How I Evaluate an AI Agent Before Letting It Touch Production

By month eight of running agent-assisted development, I have seen three agents silently introduce bugs that looked correct at a glance. A missing null check here. An off-by-one in a date range there. The tests passed. The diff looked clean. The bug surfaced in production a week later. That experience forced me to build a real evaluation process before trusting any agent with meaningful code.

The Three-Gate Evaluation

Every new agent I consider now runs through three gates before I let it anywhere near a client repo.

Gate one: known-failure regression. I keep a folder of five real bugs I have shipped in the past. I strip the fix, hand the buggy file to the agent with the failing test, and see if it reaches the same fix I did. An agent that cannot find the bug cannot be trusted to avoid creating one.

Gate two: refactor without behavior change. I hand it a working module with passing tests and ask it to restructure for readability. Then I diff the test output. An agent that changes behavior during a refactor is an agent that does not understand the contract.

Gate three: explanation under pressure. After a task, I ask: why did you choose this approach over X? An agent that cannot articulate tradeoffs is pattern-matching, not reasoning. That is fine for boilerplate. It is not fine for architecture.

A Simple Evaluation Script

python

EVAL_TASKS = [
    {'id': 'bug-01', 'input_file': 'eval/date_range_bug.py',
     'test': 'eval/test_date_range.py',
     'expected_fix_line': 42},
    {'id': 'refactor-01', 'input_file': 'eval/handler.py',
     'test': 'eval/test_handler.py',
     'tolerance': 'zero behavior change'},
]
 
def score_agent(agent, tasks):
    passed = 0
    for t in tasks:
        result = agent.run(t)
        if result.tests_pass and result.matches_expectation(t):
            passed += 1
    return passed / len(tasks)

What Most Reviews Miss

Public benchmarks test isolated tasks. Real production work is layered.

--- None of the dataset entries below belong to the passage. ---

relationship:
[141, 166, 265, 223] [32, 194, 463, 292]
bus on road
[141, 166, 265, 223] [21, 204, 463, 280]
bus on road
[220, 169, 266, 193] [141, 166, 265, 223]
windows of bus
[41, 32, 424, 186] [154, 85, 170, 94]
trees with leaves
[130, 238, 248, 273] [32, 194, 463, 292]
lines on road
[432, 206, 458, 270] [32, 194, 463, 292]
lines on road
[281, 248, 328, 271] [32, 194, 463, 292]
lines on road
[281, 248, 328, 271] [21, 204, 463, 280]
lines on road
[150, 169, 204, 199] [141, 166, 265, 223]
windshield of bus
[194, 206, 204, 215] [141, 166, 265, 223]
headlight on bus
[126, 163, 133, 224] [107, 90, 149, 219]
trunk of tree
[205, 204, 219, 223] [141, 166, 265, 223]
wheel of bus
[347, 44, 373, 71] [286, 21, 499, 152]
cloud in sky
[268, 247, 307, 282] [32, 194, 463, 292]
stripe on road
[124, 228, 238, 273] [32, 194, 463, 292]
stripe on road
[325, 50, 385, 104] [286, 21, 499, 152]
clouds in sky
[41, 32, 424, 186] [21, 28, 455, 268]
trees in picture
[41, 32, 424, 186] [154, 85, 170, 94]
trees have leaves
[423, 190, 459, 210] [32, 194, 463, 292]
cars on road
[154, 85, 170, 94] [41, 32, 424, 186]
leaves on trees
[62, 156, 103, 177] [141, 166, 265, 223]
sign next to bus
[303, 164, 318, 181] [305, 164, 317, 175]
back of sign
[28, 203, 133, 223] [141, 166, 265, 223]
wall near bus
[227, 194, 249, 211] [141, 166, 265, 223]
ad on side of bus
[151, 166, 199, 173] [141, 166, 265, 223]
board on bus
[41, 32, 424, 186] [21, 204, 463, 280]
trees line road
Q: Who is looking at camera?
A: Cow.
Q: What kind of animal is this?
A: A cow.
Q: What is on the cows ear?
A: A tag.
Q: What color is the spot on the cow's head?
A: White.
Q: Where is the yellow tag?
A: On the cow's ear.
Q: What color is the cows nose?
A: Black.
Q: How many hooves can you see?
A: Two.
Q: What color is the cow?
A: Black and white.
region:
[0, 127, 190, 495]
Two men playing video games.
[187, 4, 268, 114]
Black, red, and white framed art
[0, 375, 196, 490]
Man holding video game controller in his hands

An agent that scores 90 on HumanEval can still fail at 'update this function without breaking the seventeen other places that import it'. I care about the second number, not the first.

The Anthropic evaluation cookbook has honest templates for agent evaluation. I use it as my starting point and add my own known-failure set on top.

The Honest Conclusion

No agent earns unsupervised production access. But a passing score on my three gates earns the right to be an accelerator on supervised work. That is the bar. Everything else is hype.

What Changes Once You Trust the Bar

Evaluation is one-time work per model version. I run the gates when a new agent or model lands, record the score in a plain markdown file, and reuse the result for months. The cost of the process is small. The cost of skipping it, an untrusted agent introducing a subtle bug into a client repo, is large. Once a model passes, I trust it at the scope the gates verified. New scope requires a new evaluation. The meta-lesson: evaluation is a practice, not a phase. Agents change monthly; the gates do not.